**What needs to be done:**
Exact copy, pictures excluded: set down only the lines from the one with "Pago 3: 0 -> 600" through the end of the entries, keeping both end lines.

-- Exercise material follows --

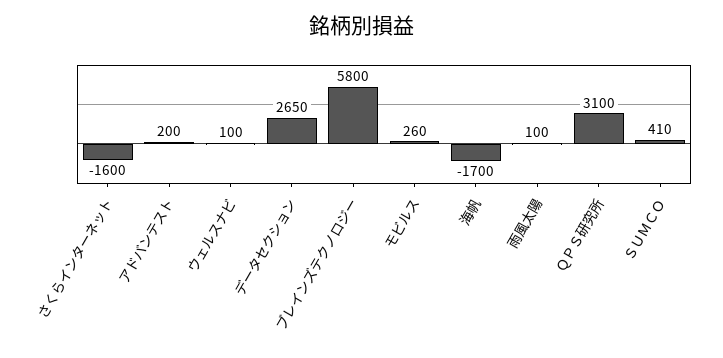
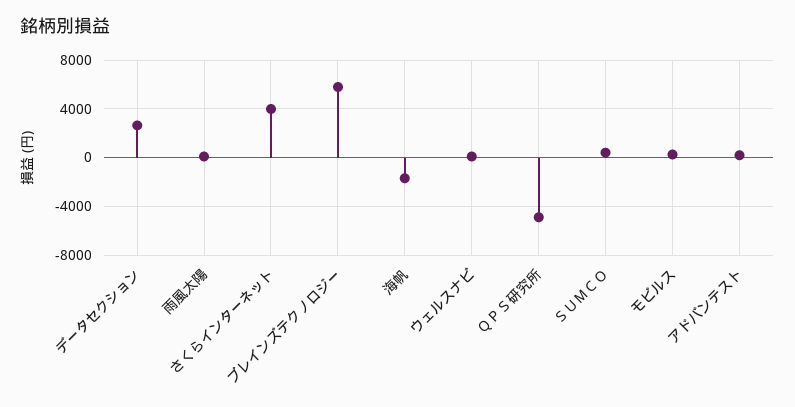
さくらインターネット: -1600 -> 4000
ＱＰＳ研究所: 3100 -> -5000

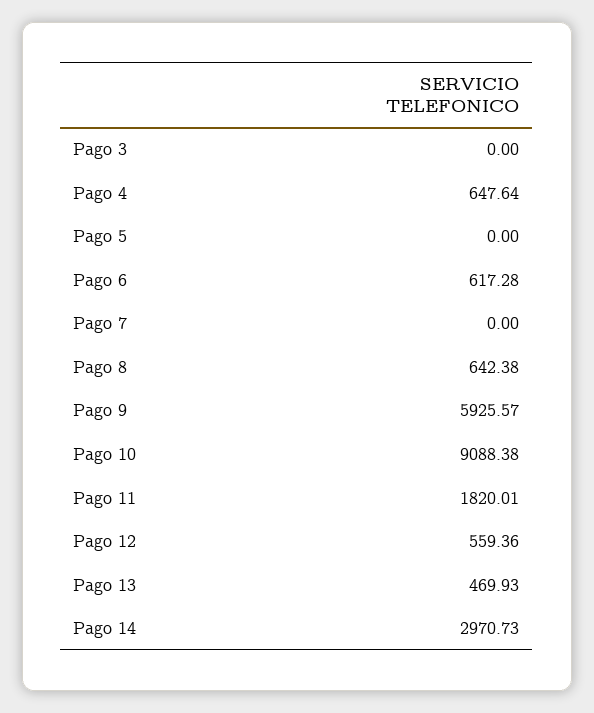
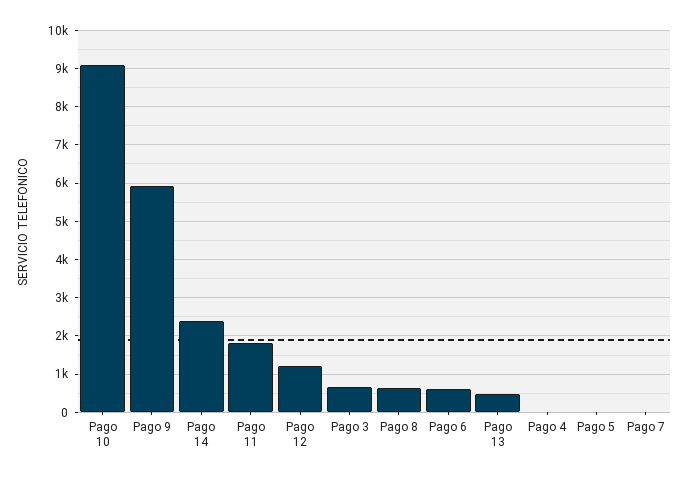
Pago 3: 0 -> 600
Pago 4: 647.64 -> 0
Pago 12: 559.36 -> 1200
Pago 14: 2970.73 -> 2400

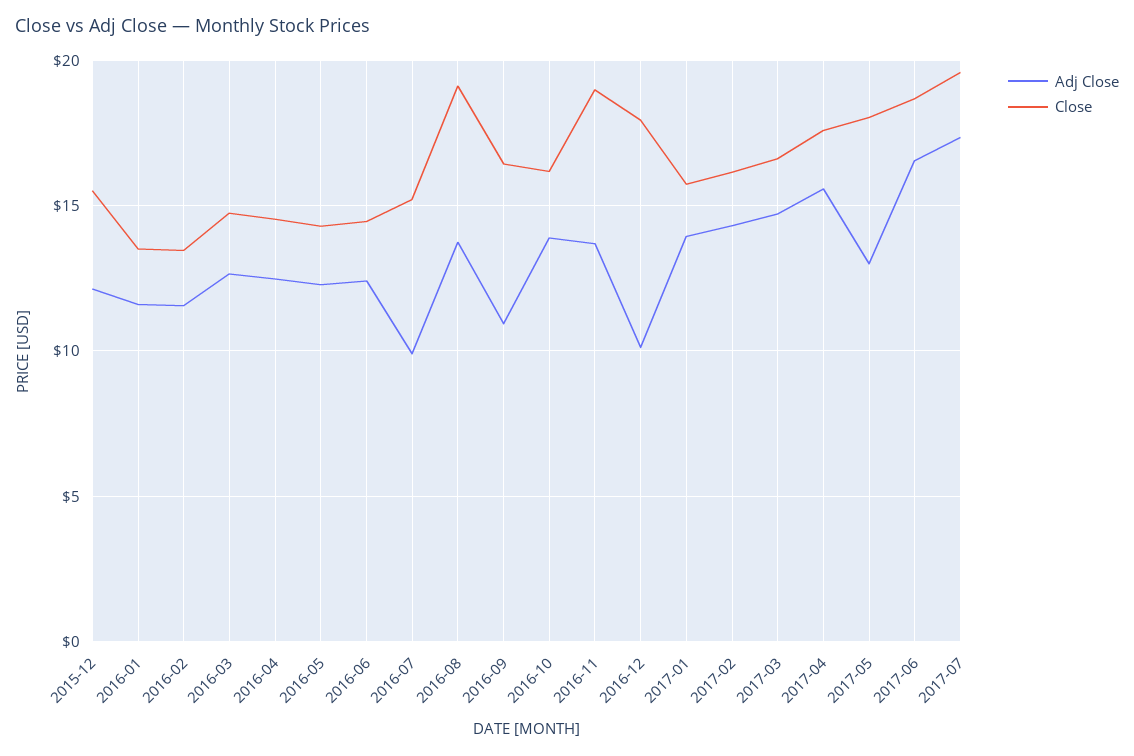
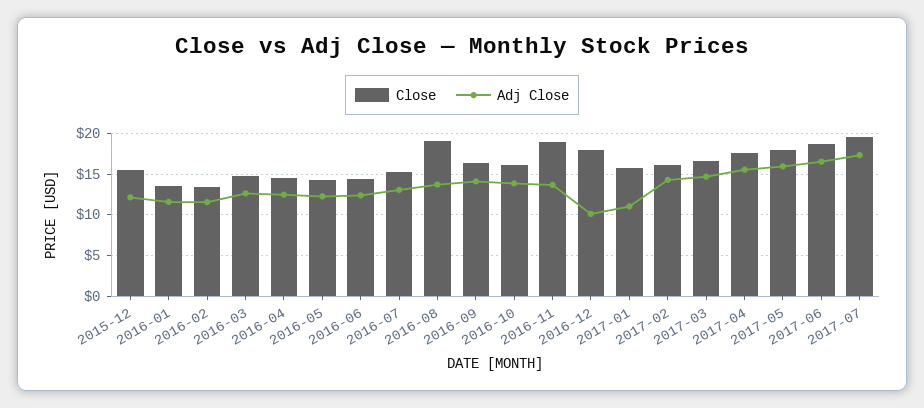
Adj Close, 2016-07: 10 -> 13
Adj Close, 2016-09: 11 -> 14
Adj Close, 2017-01: 14 -> 11
Adj Close, 2017-05: 13 -> 16

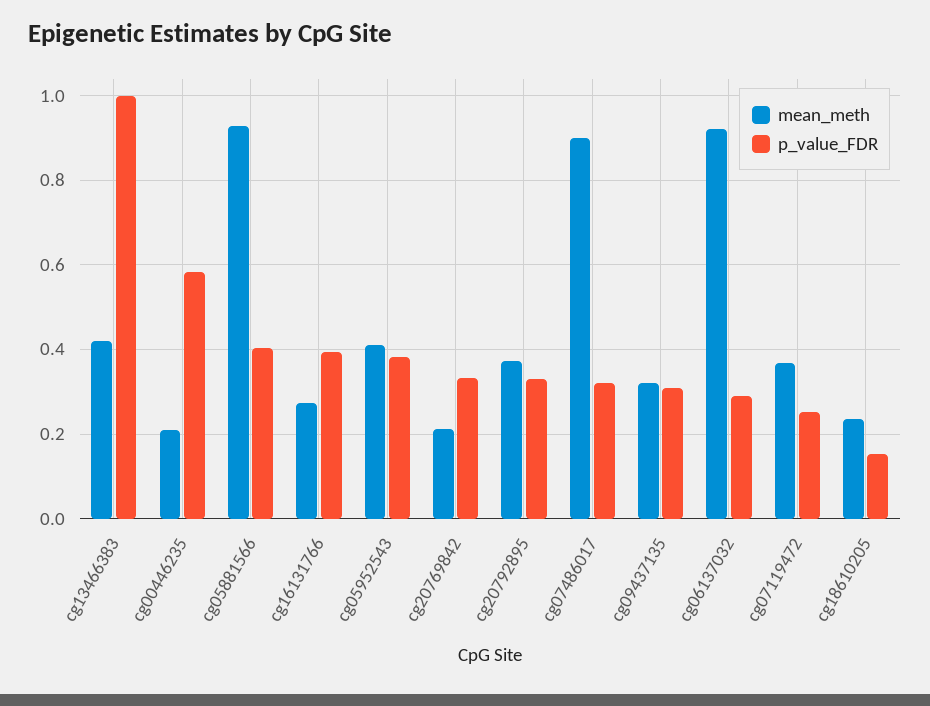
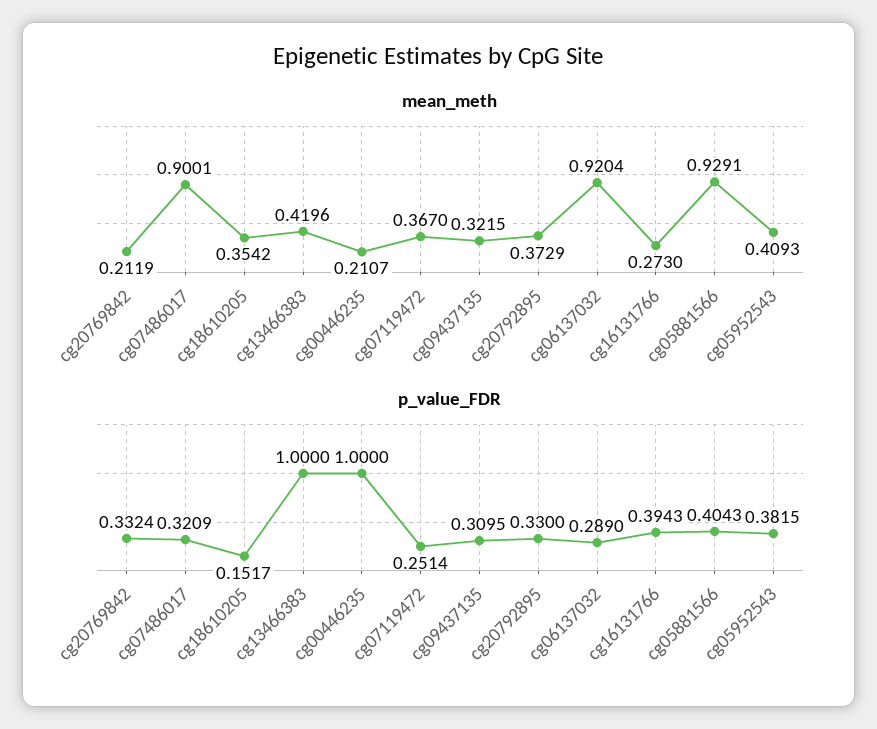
p_value_FDR, cg00446235: 0.58 -> 1
mean_meth, cg18610205: 0.24 -> 0.3542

-- Exercise material concluded --

**Answer to the problem:**
Pago 3: 0 -> 600
Pago 4: 647.64 -> 0
Pago 12: 559.36 -> 1200
Pago 14: 2970.73 -> 2400

Adj Close, 2016-07: 10 -> 13
Adj Close, 2016-09: 11 -> 14
Adj Close, 2017-01: 14 -> 11
Adj Close, 2017-05: 13 -> 16

p_value_FDR, cg00446235: 0.58 -> 1
mean_meth, cg18610205: 0.24 -> 0.3542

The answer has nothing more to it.